[Itemized modification records]
========
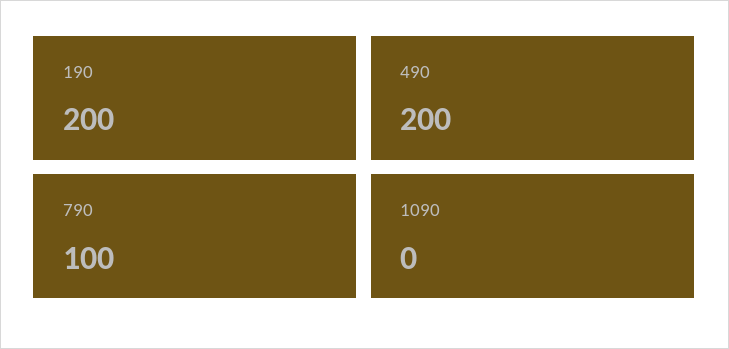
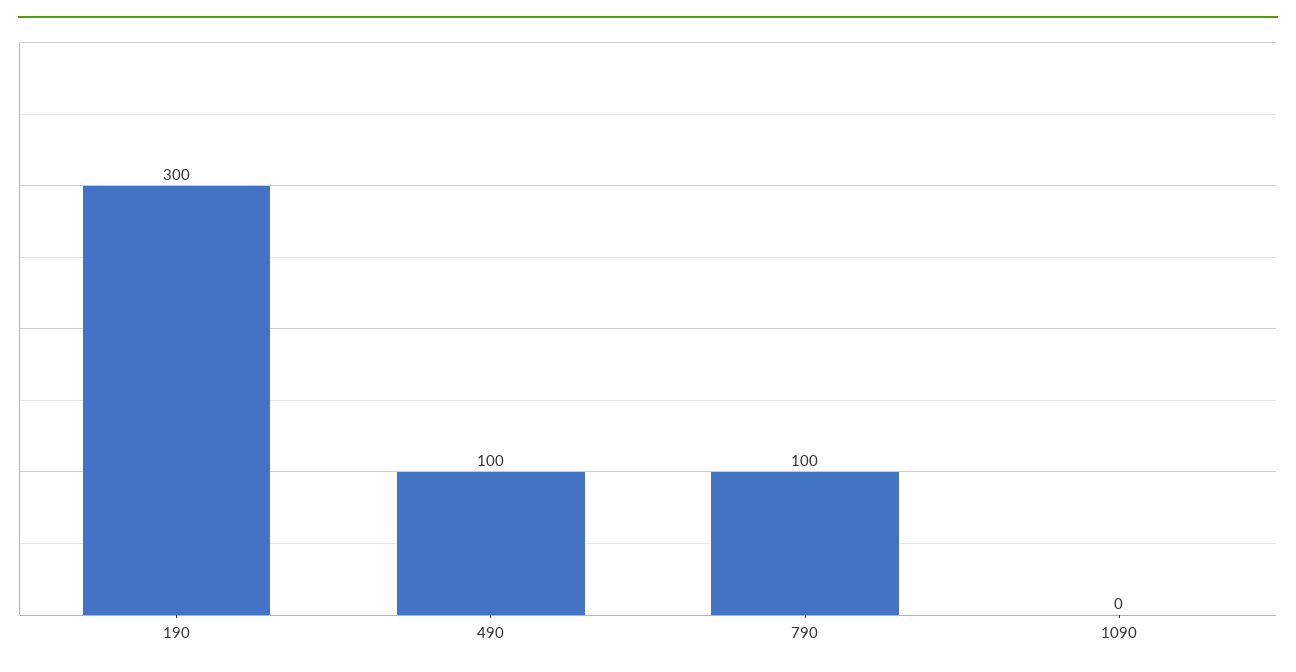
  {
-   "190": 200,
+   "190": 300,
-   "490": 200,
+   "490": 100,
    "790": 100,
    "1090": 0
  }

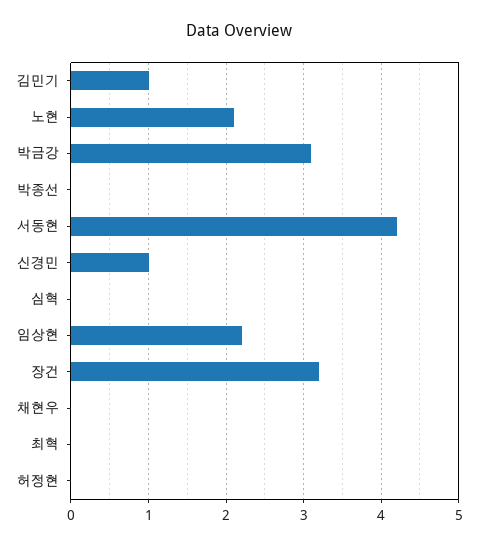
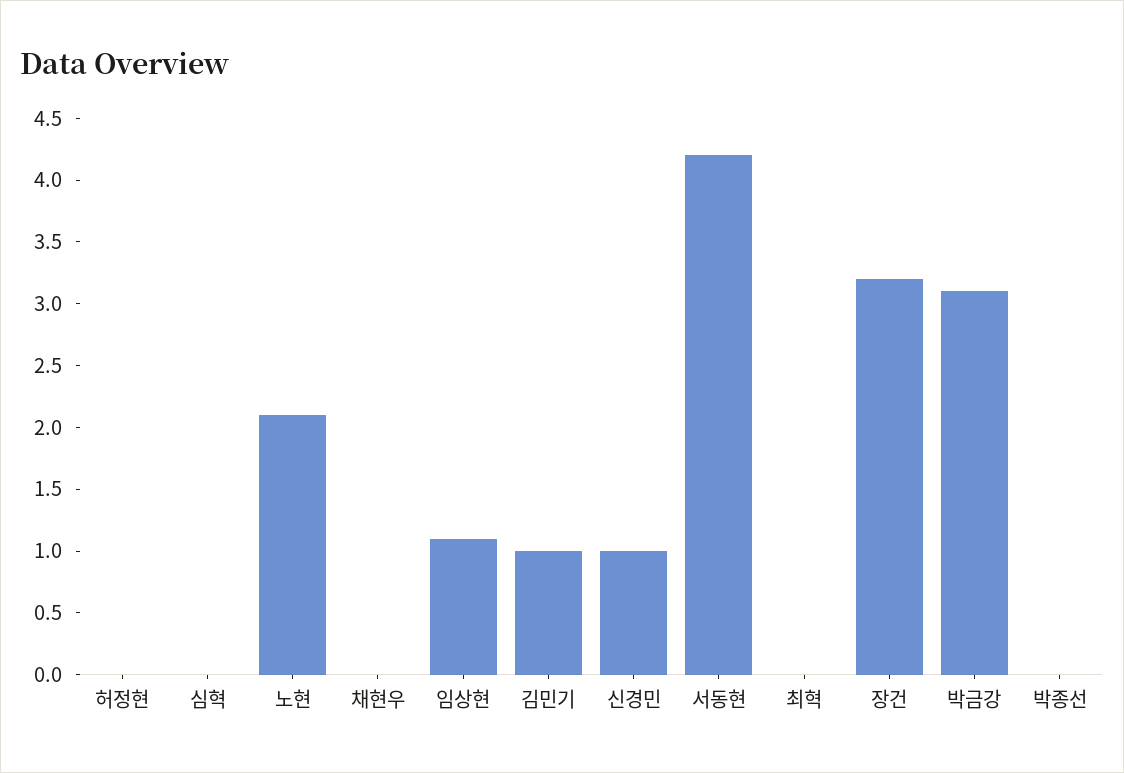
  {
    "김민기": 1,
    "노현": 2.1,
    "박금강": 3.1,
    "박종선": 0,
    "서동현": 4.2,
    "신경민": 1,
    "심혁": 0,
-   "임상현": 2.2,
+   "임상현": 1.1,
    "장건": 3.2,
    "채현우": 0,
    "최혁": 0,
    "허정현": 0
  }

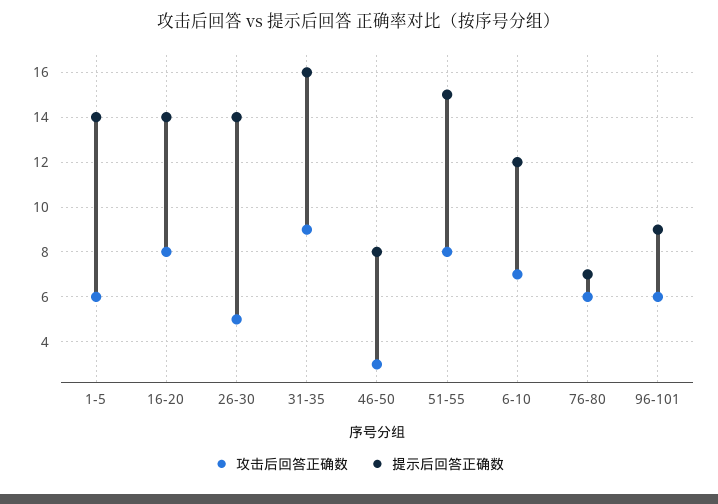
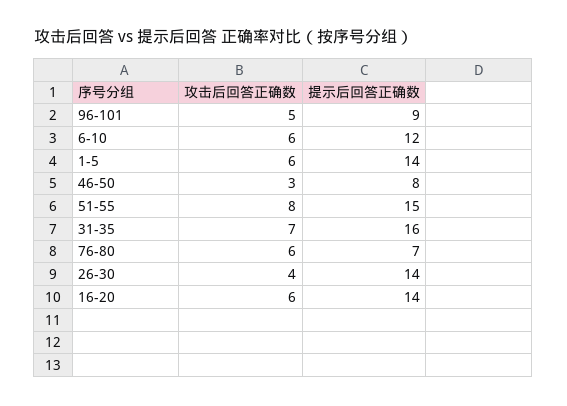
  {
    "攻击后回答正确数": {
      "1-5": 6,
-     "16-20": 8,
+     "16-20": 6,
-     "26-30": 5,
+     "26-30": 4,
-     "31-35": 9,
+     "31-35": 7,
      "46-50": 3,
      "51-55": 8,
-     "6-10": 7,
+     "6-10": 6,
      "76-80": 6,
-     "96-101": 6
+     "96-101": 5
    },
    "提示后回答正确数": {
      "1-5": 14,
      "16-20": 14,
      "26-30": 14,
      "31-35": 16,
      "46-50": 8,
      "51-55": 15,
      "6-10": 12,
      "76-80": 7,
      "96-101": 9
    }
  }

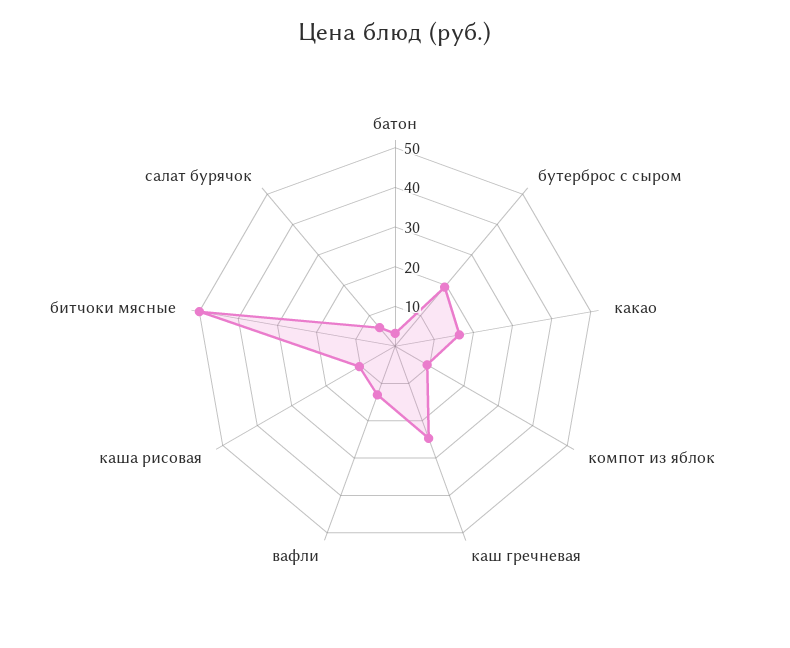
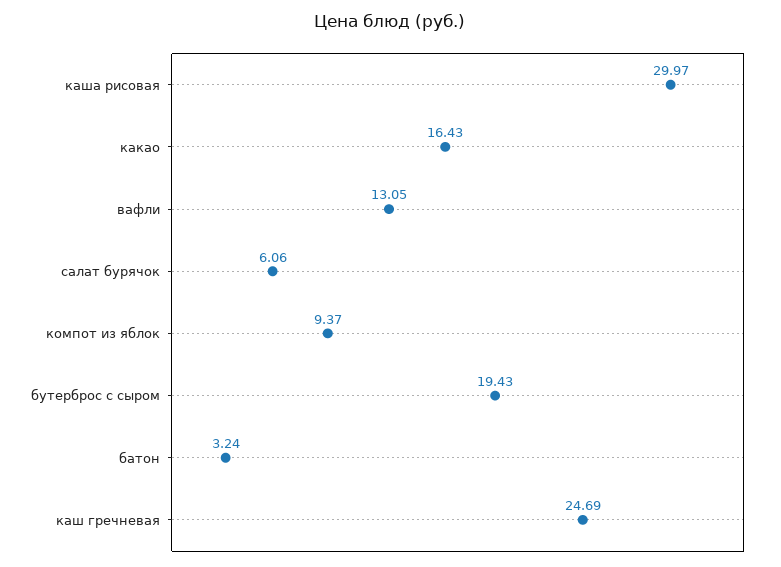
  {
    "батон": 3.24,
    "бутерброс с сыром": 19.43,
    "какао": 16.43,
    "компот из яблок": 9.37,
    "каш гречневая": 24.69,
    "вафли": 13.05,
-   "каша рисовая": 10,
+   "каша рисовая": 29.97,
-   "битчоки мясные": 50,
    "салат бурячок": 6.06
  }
========
### REQUEST
The required output is each line above restated verbatim, with all images omitted.

### SOLUTION TO THIS PROBLEM
  {
-   "190": 200,
+   "190": 300,
-   "490": 200,
+   "490": 100,
    "790": 100,
    "1090": 0
  }

  {
    "김민기": 1,
    "노현": 2.1,
    "박금강": 3.1,
    "박종선": 0,
    "서동현": 4.2,
    "신경민": 1,
    "심혁": 0,
-   "임상현": 2.2,
+   "임상현": 1.1,
    "장건": 3.2,
    "채현우": 0,
    "최혁": 0,
    "허정현": 0
  }

  {
    "攻击后回答正确数": {
      "1-5": 6,
-     "16-20": 8,
+     "16-20": 6,
-     "26-30": 5,
+     "26-30": 4,
-     "31-35": 9,
+     "31-35": 7,
      "46-50": 3,
      "51-55": 8,
-     "6-10": 7,
+     "6-10": 6,
      "76-80": 6,
-     "96-101": 6
+     "96-101": 5
    },
    "提示后回答正确数": {
      "1-5": 14,
      "16-20": 14,
      "26-30": 14,
      "31-35": 16,
      "46-50": 8,
      "51-55": 15,
      "6-10": 12,
      "76-80": 7,
      "96-101": 9
    }
  }

  {
    "батон": 3.24,
    "бутерброс с сыром": 19.43,
    "какао": 16.43,
    "компот из яблок": 9.37,
    "каш гречневая": 24.69,
    "вафли": 13.05,
-   "каша рисовая": 10,
+   "каша рисовая": 29.97,
-   "битчоки мясные": 50,
    "салат бурячок": 6.06
  }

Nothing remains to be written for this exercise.